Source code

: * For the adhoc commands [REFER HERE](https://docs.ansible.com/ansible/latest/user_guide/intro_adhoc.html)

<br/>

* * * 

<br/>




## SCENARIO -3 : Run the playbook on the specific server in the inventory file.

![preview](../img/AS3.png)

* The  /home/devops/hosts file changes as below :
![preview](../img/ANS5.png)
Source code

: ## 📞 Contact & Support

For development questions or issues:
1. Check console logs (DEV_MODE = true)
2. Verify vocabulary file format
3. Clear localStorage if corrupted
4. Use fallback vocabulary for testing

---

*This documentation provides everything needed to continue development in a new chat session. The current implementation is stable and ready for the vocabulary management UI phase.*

#####

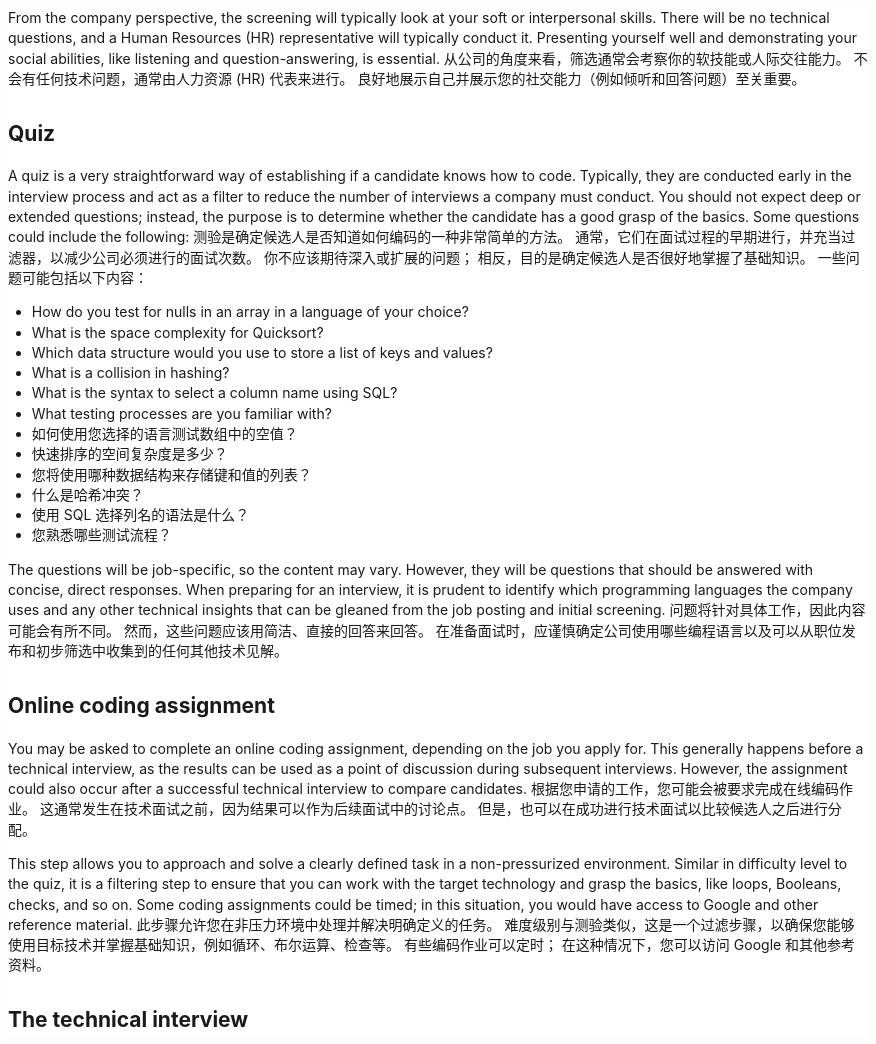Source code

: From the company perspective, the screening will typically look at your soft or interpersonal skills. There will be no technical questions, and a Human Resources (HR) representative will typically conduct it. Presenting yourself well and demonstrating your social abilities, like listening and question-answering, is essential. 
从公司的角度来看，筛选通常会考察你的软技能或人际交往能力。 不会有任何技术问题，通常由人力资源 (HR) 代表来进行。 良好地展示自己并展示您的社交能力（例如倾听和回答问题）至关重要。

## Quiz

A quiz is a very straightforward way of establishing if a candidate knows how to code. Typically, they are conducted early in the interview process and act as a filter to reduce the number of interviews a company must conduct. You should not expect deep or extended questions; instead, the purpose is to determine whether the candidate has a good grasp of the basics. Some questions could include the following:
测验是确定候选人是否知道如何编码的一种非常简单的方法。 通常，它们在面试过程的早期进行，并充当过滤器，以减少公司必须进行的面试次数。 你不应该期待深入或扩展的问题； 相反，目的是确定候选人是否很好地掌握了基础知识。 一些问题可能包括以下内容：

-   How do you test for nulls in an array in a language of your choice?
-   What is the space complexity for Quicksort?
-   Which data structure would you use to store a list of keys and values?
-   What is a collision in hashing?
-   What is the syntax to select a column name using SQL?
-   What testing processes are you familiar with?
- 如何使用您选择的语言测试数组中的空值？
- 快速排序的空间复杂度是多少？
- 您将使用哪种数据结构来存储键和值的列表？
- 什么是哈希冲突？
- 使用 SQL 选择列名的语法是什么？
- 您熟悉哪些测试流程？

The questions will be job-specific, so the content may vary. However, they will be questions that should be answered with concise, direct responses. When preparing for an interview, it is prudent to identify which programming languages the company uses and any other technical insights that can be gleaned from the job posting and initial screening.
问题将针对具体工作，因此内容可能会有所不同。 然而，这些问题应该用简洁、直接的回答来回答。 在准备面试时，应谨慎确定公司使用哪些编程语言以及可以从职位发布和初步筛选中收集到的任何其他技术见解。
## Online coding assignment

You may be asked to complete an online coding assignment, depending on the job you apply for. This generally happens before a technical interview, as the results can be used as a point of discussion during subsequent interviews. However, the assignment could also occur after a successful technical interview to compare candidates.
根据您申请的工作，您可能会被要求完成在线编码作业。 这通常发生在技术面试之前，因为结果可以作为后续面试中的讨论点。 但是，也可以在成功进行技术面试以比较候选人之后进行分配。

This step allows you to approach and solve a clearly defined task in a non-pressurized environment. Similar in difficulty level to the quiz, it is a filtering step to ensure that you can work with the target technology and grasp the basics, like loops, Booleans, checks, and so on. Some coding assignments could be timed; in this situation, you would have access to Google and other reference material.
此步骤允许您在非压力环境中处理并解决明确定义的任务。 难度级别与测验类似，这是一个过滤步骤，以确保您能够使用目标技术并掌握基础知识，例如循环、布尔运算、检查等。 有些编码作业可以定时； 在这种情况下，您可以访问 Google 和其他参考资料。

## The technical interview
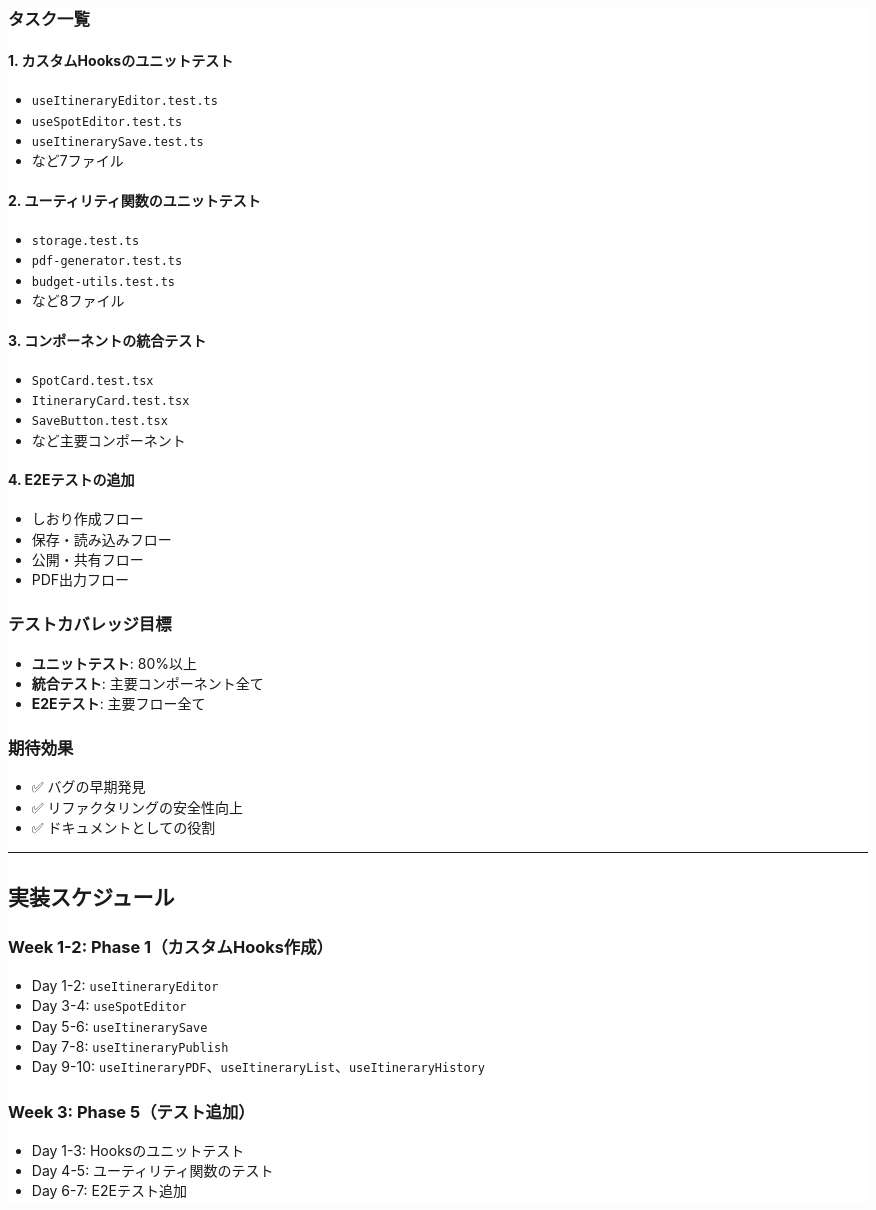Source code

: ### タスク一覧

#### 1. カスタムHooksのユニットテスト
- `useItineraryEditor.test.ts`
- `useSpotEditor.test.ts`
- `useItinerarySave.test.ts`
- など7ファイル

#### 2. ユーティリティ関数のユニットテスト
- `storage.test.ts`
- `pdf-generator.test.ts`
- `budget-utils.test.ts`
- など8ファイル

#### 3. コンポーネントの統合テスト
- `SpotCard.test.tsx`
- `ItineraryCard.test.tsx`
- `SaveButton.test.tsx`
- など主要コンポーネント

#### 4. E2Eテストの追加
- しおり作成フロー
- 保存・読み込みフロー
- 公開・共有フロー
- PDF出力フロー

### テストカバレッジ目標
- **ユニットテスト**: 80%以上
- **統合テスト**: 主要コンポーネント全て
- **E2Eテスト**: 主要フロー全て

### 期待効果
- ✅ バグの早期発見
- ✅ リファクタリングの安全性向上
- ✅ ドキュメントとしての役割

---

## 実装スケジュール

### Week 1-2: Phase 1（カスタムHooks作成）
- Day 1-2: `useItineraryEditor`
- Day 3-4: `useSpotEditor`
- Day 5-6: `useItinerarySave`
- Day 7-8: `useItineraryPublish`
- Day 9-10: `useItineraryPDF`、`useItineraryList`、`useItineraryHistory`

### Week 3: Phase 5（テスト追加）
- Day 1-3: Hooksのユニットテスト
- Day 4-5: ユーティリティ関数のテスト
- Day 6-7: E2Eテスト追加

#####

◆ **Task instructions**
The lines above, starting at the one with "- 如何使用您选择的语言测试数组中的空值？" and ending at the one with "You may be asked", are the only ones to return, exactly as written.

◆ **Written answer**
- 如何使用您选择的语言测试数组中的空值？
- 快速排序的空间复杂度是多少？
- 您将使用哪种数据结构来存储键和值的列表？
- 什么是哈希冲突？
- 使用 SQL 选择列名的语法是什么？
- 您熟悉哪些测试流程？

The questions will be job-specific, so the content may vary. However, they will be questions that should be answered with concise, direct responses. When preparing for an interview, it is prudent to identify which programming languages the company uses and any other technical insights that can be gleaned from the job posting and initial screening.
问题将针对具体工作，因此内容可能会有所不同。 然而，这些问题应该用简洁、直接的回答来回答。 在准备面试时，应谨慎确定公司使用哪些编程语言以及可以从职位发布和初步筛选中收集到的任何其他技术见解。
## Online coding assignment

You may be asked to complete an online coding assignment, depending on the job you apply for. This generally happens before a technical interview, as the results can be used as a point of discussion during subsequent interviews. However, the assignment could also occur after a successful technical interview to compare candidates.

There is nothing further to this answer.